O CENTRO NERVOSO DA LUTA NA GUERRA RACIAL

Desta forma, os negros,
Agora incitados pelo novo conhecimento que desenterraram, gritam –
BRUTALIDADE POLICIAL! –
De um extremo a outro, o novo grito de guerra
Eldridge Cleaver


O maior erro que já cometido pelo mundo negro
Foi pressupor que qualquer um que se opusesse ao apartheid
Era um aliado
Bantu Steve Biko


Enterro de Douglas Rafael da Silva Pereira (DG) que foi torturado e
 assassinado por policiais militares no RJ.

1. A continuidade da guerra racial.

Não vou falar de macacos ou bananas por causa da acefalia de um jovem negro multimilionário adoecido pelo racismo. Não irei discorrer sobre macacos ou bananas por causa de uma agenda antiracista facebookiana que muda a cada final de semana. Não vou pronunciar uma palavra sobre macacos ou bananas para alimentar a propaganda pseudo-antirracista oportunista de milionários racistas brancos/as

O assunto aqui nessa porra segue o mesmo de miliano: A política estatal genocida contra negros/as no Brasil,o centro nervoso da luta.
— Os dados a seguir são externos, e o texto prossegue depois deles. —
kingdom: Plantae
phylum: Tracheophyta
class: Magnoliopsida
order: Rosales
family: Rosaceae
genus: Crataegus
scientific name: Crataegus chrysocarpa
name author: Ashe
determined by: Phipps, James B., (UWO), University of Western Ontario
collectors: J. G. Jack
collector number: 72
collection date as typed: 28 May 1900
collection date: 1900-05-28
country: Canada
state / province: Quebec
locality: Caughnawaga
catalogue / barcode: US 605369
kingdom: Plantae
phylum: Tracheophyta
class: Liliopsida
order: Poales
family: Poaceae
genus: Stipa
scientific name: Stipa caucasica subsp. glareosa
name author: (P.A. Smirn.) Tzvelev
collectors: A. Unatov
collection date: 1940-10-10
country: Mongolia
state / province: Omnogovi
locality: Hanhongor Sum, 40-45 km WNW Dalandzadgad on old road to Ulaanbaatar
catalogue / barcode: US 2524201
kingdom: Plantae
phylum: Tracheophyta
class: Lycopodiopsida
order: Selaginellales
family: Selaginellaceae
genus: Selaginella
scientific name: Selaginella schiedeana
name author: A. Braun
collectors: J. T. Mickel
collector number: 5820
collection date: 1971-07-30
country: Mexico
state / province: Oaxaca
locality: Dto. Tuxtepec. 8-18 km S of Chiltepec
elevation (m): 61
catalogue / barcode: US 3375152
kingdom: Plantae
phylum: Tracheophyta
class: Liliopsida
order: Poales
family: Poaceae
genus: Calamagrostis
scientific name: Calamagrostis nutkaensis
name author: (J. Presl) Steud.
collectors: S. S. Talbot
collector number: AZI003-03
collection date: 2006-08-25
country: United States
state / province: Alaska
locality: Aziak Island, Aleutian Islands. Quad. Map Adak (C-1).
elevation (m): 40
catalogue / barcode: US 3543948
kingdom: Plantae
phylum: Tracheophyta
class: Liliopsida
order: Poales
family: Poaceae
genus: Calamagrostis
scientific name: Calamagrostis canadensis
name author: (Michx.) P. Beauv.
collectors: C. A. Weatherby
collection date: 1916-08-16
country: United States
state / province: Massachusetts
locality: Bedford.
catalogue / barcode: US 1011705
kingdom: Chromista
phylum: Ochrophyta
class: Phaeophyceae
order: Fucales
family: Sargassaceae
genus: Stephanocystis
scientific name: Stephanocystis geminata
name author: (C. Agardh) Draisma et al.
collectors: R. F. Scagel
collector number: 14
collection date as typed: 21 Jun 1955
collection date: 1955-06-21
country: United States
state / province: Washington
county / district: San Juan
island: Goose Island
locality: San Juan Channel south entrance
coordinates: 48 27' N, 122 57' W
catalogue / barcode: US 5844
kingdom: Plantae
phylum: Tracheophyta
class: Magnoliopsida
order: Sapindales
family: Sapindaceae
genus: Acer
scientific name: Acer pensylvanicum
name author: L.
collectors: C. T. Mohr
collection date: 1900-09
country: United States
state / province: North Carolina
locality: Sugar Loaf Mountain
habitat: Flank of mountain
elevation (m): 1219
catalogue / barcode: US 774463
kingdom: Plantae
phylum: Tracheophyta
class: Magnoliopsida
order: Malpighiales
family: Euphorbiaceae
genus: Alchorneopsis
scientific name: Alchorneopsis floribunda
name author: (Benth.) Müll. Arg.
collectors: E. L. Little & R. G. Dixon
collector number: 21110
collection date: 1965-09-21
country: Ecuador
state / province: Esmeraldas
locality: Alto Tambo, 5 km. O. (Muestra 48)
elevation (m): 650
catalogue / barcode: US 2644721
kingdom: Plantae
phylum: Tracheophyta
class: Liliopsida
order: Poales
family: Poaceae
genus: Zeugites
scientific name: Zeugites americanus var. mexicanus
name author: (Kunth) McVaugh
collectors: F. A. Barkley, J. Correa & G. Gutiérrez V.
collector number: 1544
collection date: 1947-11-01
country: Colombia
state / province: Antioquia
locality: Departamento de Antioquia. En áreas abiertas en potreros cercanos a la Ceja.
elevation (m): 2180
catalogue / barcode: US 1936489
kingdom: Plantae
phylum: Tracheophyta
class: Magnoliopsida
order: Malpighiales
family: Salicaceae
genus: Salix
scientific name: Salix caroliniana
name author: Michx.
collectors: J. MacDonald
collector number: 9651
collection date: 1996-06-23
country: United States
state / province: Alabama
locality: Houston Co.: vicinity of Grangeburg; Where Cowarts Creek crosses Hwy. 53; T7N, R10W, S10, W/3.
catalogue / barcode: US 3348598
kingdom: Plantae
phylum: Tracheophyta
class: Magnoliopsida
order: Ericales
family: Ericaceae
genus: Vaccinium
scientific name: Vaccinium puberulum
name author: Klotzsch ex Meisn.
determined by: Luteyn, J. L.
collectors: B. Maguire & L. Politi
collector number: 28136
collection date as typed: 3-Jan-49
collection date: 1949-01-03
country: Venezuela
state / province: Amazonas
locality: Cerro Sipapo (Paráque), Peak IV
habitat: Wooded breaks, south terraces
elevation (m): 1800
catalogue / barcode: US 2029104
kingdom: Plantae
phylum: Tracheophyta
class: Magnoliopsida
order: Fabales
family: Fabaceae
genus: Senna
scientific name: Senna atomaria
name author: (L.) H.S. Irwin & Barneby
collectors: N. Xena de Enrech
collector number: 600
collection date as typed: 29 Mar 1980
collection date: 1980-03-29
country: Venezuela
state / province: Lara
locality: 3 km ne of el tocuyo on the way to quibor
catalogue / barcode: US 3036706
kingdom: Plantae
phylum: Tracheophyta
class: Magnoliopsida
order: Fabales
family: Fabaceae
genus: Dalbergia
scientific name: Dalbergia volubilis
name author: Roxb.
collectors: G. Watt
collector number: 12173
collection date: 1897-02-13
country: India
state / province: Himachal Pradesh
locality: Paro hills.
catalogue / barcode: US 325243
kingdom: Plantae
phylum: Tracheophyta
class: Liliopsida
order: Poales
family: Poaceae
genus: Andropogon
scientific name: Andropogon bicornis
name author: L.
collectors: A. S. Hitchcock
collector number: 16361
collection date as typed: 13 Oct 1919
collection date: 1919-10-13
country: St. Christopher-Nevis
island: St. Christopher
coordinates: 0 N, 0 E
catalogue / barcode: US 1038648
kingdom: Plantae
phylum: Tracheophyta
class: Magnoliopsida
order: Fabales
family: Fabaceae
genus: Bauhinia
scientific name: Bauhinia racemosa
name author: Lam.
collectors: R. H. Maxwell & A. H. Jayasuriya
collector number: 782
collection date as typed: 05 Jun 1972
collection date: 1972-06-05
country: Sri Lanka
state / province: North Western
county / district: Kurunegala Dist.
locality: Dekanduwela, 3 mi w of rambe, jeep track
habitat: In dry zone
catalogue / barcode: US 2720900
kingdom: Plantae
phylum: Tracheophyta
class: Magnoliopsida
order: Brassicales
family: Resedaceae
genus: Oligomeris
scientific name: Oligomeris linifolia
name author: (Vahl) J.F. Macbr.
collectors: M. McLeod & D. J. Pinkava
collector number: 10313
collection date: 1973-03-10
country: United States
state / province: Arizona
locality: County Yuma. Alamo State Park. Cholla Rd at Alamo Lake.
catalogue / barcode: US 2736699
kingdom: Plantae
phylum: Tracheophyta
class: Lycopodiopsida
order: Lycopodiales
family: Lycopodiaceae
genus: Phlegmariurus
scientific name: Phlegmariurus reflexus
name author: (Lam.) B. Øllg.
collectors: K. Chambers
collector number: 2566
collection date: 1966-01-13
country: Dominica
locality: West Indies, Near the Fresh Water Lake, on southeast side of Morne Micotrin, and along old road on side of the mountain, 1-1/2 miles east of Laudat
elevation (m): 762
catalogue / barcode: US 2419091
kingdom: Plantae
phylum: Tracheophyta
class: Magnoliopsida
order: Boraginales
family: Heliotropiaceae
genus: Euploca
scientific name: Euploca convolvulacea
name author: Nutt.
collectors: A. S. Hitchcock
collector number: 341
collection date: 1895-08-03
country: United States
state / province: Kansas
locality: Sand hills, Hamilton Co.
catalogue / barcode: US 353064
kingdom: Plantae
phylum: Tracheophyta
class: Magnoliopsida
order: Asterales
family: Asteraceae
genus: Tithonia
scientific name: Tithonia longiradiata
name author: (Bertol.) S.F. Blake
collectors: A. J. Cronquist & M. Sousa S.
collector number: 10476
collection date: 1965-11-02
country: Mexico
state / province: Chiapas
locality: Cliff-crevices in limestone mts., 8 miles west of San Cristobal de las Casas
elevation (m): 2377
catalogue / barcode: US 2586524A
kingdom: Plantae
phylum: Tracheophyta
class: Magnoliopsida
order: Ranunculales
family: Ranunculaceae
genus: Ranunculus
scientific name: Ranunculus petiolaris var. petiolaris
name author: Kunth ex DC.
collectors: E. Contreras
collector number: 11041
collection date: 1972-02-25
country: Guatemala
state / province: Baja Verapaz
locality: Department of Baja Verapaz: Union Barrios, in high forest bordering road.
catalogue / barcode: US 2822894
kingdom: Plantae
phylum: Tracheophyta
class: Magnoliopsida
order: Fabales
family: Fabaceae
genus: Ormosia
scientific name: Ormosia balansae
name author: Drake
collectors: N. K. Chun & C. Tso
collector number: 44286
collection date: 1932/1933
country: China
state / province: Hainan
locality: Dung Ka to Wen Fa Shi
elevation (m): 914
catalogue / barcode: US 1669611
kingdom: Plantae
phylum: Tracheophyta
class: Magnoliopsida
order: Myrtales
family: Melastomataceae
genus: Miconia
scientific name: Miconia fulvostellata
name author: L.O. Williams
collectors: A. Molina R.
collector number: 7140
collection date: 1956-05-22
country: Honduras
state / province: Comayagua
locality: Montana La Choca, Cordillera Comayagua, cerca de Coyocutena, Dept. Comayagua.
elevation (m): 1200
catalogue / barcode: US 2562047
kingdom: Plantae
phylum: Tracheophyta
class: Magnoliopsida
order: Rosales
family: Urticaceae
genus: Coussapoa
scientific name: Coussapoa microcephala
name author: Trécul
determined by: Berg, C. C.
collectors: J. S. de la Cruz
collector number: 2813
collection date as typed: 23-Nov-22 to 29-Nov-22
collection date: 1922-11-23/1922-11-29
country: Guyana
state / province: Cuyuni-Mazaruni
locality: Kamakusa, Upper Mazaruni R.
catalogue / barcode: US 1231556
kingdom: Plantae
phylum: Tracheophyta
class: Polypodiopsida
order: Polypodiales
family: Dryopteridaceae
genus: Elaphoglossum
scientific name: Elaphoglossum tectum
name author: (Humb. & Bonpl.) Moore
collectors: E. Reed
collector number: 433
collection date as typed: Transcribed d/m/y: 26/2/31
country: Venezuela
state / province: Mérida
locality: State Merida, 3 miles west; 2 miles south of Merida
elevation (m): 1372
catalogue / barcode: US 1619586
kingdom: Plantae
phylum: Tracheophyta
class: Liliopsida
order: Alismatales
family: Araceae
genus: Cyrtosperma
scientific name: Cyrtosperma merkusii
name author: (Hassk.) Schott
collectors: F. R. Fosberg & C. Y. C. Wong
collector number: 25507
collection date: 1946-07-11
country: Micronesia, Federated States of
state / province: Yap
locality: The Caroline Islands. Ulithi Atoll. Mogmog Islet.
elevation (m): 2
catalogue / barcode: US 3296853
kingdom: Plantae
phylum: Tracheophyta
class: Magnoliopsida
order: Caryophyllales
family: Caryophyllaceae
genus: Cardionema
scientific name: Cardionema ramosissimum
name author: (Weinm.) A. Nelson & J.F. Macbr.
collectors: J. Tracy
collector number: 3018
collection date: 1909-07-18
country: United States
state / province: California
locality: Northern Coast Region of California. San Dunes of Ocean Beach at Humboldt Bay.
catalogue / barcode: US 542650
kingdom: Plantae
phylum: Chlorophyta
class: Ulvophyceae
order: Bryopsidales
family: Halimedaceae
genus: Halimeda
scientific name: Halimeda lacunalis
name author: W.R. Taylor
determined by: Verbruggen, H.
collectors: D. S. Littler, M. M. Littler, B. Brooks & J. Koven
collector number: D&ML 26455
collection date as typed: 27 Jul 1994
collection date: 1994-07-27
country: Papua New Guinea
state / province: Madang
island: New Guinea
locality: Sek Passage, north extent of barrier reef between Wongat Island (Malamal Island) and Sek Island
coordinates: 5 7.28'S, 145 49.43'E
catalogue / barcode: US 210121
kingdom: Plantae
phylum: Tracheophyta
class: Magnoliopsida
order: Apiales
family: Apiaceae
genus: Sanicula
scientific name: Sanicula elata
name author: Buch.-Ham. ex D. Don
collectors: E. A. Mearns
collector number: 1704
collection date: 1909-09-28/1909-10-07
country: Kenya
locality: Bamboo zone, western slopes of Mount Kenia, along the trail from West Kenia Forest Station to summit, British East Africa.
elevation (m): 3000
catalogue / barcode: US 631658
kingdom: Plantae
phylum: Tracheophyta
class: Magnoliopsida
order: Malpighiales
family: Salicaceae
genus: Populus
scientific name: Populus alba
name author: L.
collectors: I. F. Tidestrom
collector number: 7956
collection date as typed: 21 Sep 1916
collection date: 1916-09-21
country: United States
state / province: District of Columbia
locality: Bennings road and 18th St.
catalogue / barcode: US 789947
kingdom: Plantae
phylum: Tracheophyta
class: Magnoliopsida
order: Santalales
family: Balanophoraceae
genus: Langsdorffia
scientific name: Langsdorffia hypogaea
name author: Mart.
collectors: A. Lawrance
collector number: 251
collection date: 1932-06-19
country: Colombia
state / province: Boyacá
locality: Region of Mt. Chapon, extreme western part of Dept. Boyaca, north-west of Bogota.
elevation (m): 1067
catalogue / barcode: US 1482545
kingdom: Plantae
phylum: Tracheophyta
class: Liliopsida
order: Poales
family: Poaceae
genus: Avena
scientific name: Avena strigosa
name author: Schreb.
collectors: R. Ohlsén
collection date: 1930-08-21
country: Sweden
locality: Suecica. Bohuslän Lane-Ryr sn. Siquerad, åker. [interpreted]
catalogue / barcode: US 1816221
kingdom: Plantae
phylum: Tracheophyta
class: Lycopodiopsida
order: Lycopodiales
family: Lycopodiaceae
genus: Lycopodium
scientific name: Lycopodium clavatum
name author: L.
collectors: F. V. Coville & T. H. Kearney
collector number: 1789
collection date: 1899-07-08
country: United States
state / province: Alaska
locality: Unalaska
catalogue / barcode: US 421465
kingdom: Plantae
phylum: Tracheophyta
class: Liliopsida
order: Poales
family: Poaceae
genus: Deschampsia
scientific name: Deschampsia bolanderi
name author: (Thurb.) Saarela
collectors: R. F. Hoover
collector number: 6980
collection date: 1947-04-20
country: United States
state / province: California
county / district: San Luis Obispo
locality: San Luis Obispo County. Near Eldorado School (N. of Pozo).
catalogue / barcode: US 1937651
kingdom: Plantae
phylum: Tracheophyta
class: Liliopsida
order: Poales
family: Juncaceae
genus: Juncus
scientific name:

Pelas quebradas, favelas, morros e vielas essa política é sintetizada em uma frase recorrente: “OU TÁ PRESO OU TÁ MORTO”. É sempre a mesma resposta, quando se pergunta de um irmão que não se vê há certo tempo e, infelizmente, na maioria das vezes a afirmativa se confirma como um mantra.

Nos mês que se encerra (Abril de 2014) a comunidade negra foi atingida mais uma vez por uma dura investida genocida do Estado programado para matar pretos/as. Reintegrações, chacinas, execuções sumárias, torturas, ameaças de morte a nossas lideranças, ou seja, um avanço na guerra fraticida contra nossas comunidades. Vamos recapitular para quem atualizou demais as páginas com outros “posts”.

No dia 11 de abril um contingente de mais de 1000 policiais, civis, militares e guardas municipais, armados com tanques, helicópteros e submetralhadoras, expulsaram cerca de 2 mil famílias que ocupavam o prédio da Telerj-OI, no bairro do Engenho Novo, Zonza norte do Rio de Janeiro. Três moradores morreram na ação truculenta da polícia e dezenas de policiais saíram feridos após a comunidade partir pro enfrentamento direito com pedaços de paus, pedras, fogo e punhos cerrados. Infelizmente nenhum policial morreu.

Ainda em abril, em um espaço de tempo de uma semana, Edson Silva (Mateuzinho), Douglas Rafael da Silva Pereira (DG), que foi torturado, e Arlinda Bezerra das Chagas, de 72 anos, foram assassinado/as sumariamente por policiais das UPPS do Pavão Pavãozinho e Complexo do Alemão. Em todos os casos a população das comunidades partiram pra cima dos puliça, ateando fogo em ônibus, arremessando pedras ou mesmo chegando às vias de fato no mano a mano.

Também em abril, na Bahia, durante a greve da polícia militar, os dados oficiais da SSP-BA afirmam que cerca de 150 jovens foram assassinados de maneira violenta, em um período de cinco dias na região metropolitana de Salvador, mortes essa, que foram ocasionadas em sua grande maioria por mortes por agentes do Estado fora de serviço, grupos de extermínio pra quem não entendeu o recado. 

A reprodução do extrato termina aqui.